Larry Kudlow, the well-known CNBC commentator, sums up the sentiments of most Republicans regarding the tax bill:
Warts and all, if I were a voting member of Congress, I would certainly cast a “yea” vote for the tax-cut plan passed by the Senate and House and headed for conference (to work out minor differences) in the weeks ahead.
These bills are not perfect, especially on the individual side. But the business tax cuts will generate an investment boom in the years ahead. And those cuts will bring economic growth back to its historical norm of 3 to 4 percent.
There’s an amusing back story as to how the Republican fence-sitters in the Senate were converted to supporting the tax bill. The New York Times, which has become more a Progressive lobbying group than a newspaper with professional standards, organized its readers to bombard the fence-sitters with Times‘ talking points customized to each legislator’s vulnerabilities. A New York Sun editorial tells the story of how the Times‘ advocacy so badly backfired:
“In Mrs. Collins’ case, it focused on Obamacare, telling its readers to the call the senator and ask her to oppose the tax bill because it would repeal Obamacare’s individual mandate. Suddenly, Mrs. Collins realized that the individual mandate was itself a kind of tax. So she voted against a measure she once was for.

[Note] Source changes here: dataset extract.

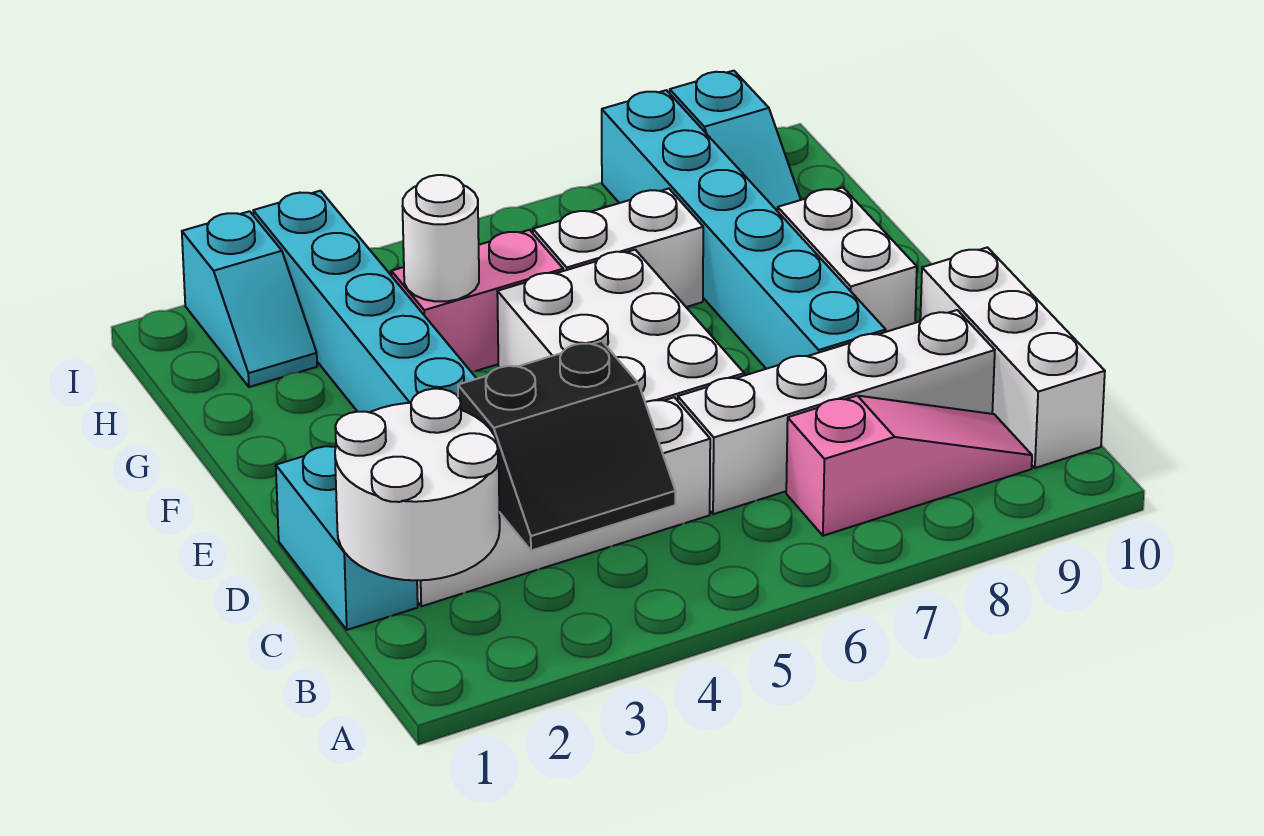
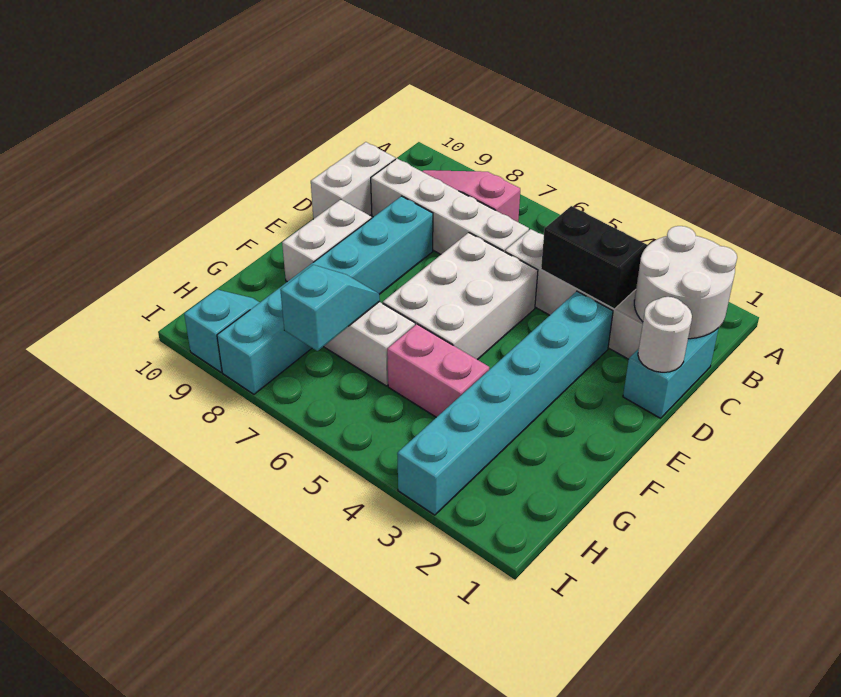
white 1x3 brick [920,247,1105,468] -> white 1x2 brick [311,142,395,219]
white 1x1 round brick [403,175,479,301] -> white 1x1 round brick moved to [638,297,692,372]
cyan 1x2 slope [182,211,317,387] -> cyan 1x2 slope moved to [280,265,380,351]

“In the case of Senators Flake, McCain, and Moran, the Times’s lobbying focused on the deficit. It warned that the bill would “add more than $1.4 trillion to the deficit over 10 years without helping the middle class.” Did the Times reckon these paragons of parsimony would shrink from adding to the deficit a trillion and a half dollars over a decade? Hah! They had just waltzed through the Obama presidency, when $7.9 trillion was added to the national debt — in a scant seven years.
“Suddenly a light went off in the heads of the wavering senators. If the tax bill would add $1.4 trillion to the deficit over 10 years, that means the amount it was adding to the deficit each year was only $140 billion. For a senator, that’s chicken feed.”
Obamacare is indeed a tax. A famous Supreme Court decision declared it so to save it from being declared unconstitutional and nullified.
The just-passed Senate version of the tax bill must now be reconciled with the earlier House version in conference committee. This chart outlines the major difference between the two versions, together with annotations by the Heritage Foundation as to its preferences.
More evidence the Mueller investigation is a political hit job and should be terminated
There have been two important turning points in Special Counsel Mueller’s investigation of alleged Trump campaign collusion with Russia during the 2016 election. The first was Mueller’s indictment of Manafort, timed to steal thunder from the Republican House victory in passing its version of the tax reform bill. The second was Mueller’s announcement that Flynn admitted he was guilty of lying to the FBI. This announcement was timed to undercut the Republican Senate’s victory in enacting its version of the tax reform bill.
Is Mueller saving his next major announcement for when the House-Senate reconciliation of the separate tax bills is completed?
There are more serious doubts regarding the probity of the Mueller investigation — namely, growing evidence of the Obama administration’s corruption of the FBI and Justice Department and the fact that many of the corrupted officials remain in the FBI to this day.
Although one of these officials, former FBI director Comey, has been fired and is seething with unseemly anger, others, such as Peter Strzok, were removed by Mueller from his investigation only in the face of imminent public exposure of Strzok’s
- Partisan pro-Clinton, anti-Trump views,
- His role in the botched Hillary Clinton email investigation,
- His role in the Russian-sourced anti-Trump Steele dossier, and
- An extra-marital affair he is alleged to have been having with another anti-Trump member of Mueller’s investigatory team.
Mueller and the FBI have been stonewalling every attempt of Congressman Nunes to elicit testimony and documents regarding FBI handling of the Clinton email server and Russian collusion investigations, which raises further suspicions as to what is being concealed.
As for Mueller’s conveniently timed Flynn mea culpa, top defense lawyer Alan Dershowitz ridicules this latest achievement of the Special Counsel.
As for the press impact of Mueller’s Flynn announcement, ABC News’ Brian Ross made a fool of himself by falsely announcing that
“Flynn would testify that Donald Trump had ordered him to make contact with Russians about foreign policy while Trump was still a candidate. The report raised the specter of Trump’s impeachment and sent the stock market plummeting.” (Fox News)
The fake news was picked up and published by other major media until ABC retracted the report later in the day. Ross has since been suspended by ABC for four weeks without pay.